DATA SUPPLIED: Begin

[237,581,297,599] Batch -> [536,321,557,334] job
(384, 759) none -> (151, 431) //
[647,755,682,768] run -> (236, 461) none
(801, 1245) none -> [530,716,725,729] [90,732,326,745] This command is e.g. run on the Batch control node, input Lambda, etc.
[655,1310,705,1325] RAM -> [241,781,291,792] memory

DATA SUPPLIED: End
DATA SUPPLIED: Begin

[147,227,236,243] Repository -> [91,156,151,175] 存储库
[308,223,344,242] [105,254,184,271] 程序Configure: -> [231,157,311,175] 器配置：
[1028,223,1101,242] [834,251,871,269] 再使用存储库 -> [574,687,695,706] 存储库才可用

DATA SUPPLIED: End

TASK GOAL.
Return all lines in the data that include the word "Batch".

TASK SOLUTION.
[237,581,297,599] Batch -> [536,321,557,334] job
(801, 1245) none -> [530,716,725,729] [90,732,326,745] This command is e.g. run on the Batch control node, input Lambda, etc.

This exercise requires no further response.